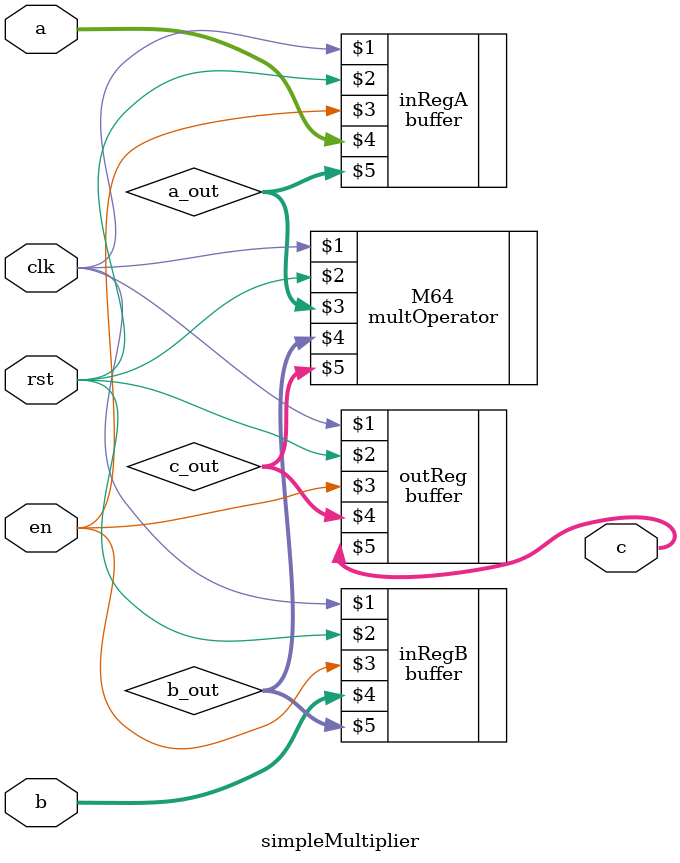
<source format=v>
module simpleMultiplier (
    input clk,
    input rst,
    input en,
    input signed [31:0] a,
    input signed [31:0] b,
    output signed [63:0] c
);

wire [31:0] a_out;
wire [31:0] b_out;
wire [63:0] c_out;

buffer #(32) inRegA (clk, rst, en, a, a_out);
buffer #(32) inRegB (clk, rst, en, b, b_out);

multOperator M64 (clk, rst, a_out, b_out, c_out);

buffer #(64) outReg (clk, rst, en, c_out, c);
    
endmodule

</source>
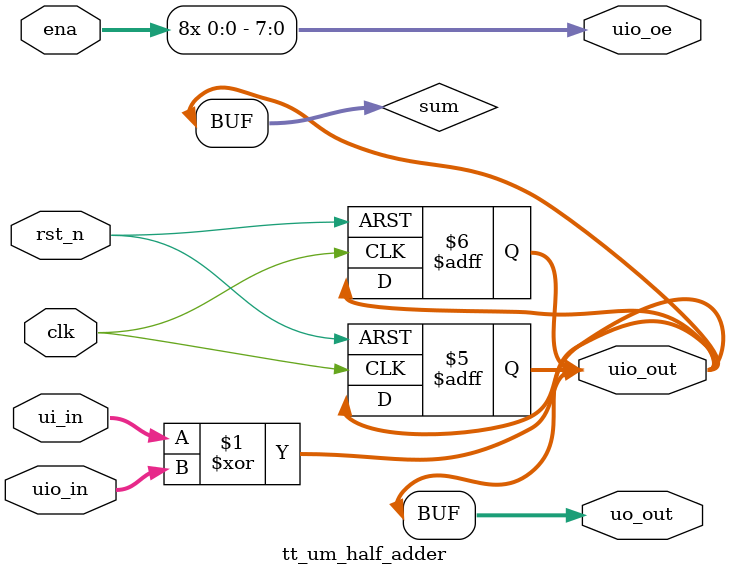
<source format=v>
/*
 * Copyright (c) 2024 Your Name
 * SPDX-License-Identifier: Apache-2.0
 */

`default_nettype none

module tt_um_half_adder (
    input  wire [7:0] ui_in,    // Dedicated inputs
    output wire [7:0] uo_out,   // Dedicated outputs
    input  wire [7:0] uio_in,   // IOs: Input path
    output wire [7:0] uio_out,  // IOs: Output path
    output wire [7:0] uio_oe,   // IOs: Enable path (active high: 0=input, 1=output)
    input  wire       ena,      // always 1 when the design is powered, so you can ignore it
    input  wire       clk,      // clock
    input  wire       rst_n     // reset_n - low to reset
);

    // Internal signals for sum and carry
    wire [7:0] sum;
    wire [7:0] carry;

    // Half Adder Logic: Sum = A XOR B, Carry = A AND B
    assign sum = ui_in ^ uio_in;  // XOR for sum
    assign carry = ui_in & uio_in; // AND for carry

    // Assign outputs
    assign uo_out = sum;          // Send sum to the output
    assign uio_out = sum;         // Send sum to the IO output path
    assign uio_oe = {8{ena}};     // Enable IO outputs if ena is high, else input

    // Reset and Clock Handling
    always @(posedge clk or negedge rst_n) begin
        if (~rst_n) begin
            // Reset logic (in case of reset)
            uo_out <= 8'b0;
            uio_out <= 8'b0;
        end else begin
            // Normal operation (no reset)
            // You can place any additional logic here if needed
        end
    end

endmodule


</source>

※

The answer must restate every entry word for word, with the pictures left out.

<source format=v>
module simpleMultiplier (
    input clk,
    input rst,
    input en,
    input signed [31:0] a,
    input signed [31:0] b,
    output signed [63:0] c
);

wire [31:0] a_out;
wire [31:0] b_out;
wire [63:0] c_out;

buffer #(32) inRegA (clk, rst, en, a, a_out);
buffer #(32) inRegB (clk, rst, en, b, b_out);

multOperator M64 (clk, rst, a_out, b_out, c_out);

buffer #(64) outReg (clk, rst, en, c_out, c);
    
endmodule

</source>
<source format=v>
/*
 * Copyright (c) 2024 Your Name
 * SPDX-License-Identifier: Apache-2.0
 */

`default_nettype none

module tt_um_half_adder (
    input  wire [7:0] ui_in,    // Dedicated inputs
    output wire [7:0] uo_out,   // Dedicated outputs
    input  wire [7:0] uio_in,   // IOs: Input path
    output wire [7:0] uio_out,  // IOs: Output path
    output wire [7:0] uio_oe,   // IOs: Enable path (active high: 0=input, 1=output)
    input  wire       ena,      // always 1 when the design is powered, so you can ignore it
    input  wire       clk,      // clock
    input  wire       rst_n     // reset_n - low to reset
);

    // Internal signals for sum and carry
    wire [7:0] sum;
    wire [7:0] carry;

    // Half Adder Logic: Sum = A XOR B, Carry = A AND B
    assign sum = ui_in ^ uio_in;  // XOR for sum
    assign carry = ui_in & uio_in; // AND for carry

    // Assign outputs
    assign uo_out = sum;          // Send sum to the output
    assign uio_out = sum;         // Send sum to the IO output path
    assign uio_oe = {8{ena}};     // Enable IO outputs if ena is high, else input

    // Reset and Clock Handling
    always @(posedge clk or negedge rst_n) begin
        if (~rst_n) begin
            // Reset logic (in case of reset)
            uo_out <= 8'b0;
            uio_out <= 8'b0;
        end else begin
            // Normal operation (no reset)
            // You can place any additional logic here if needed
        end
    end

endmodule


</source>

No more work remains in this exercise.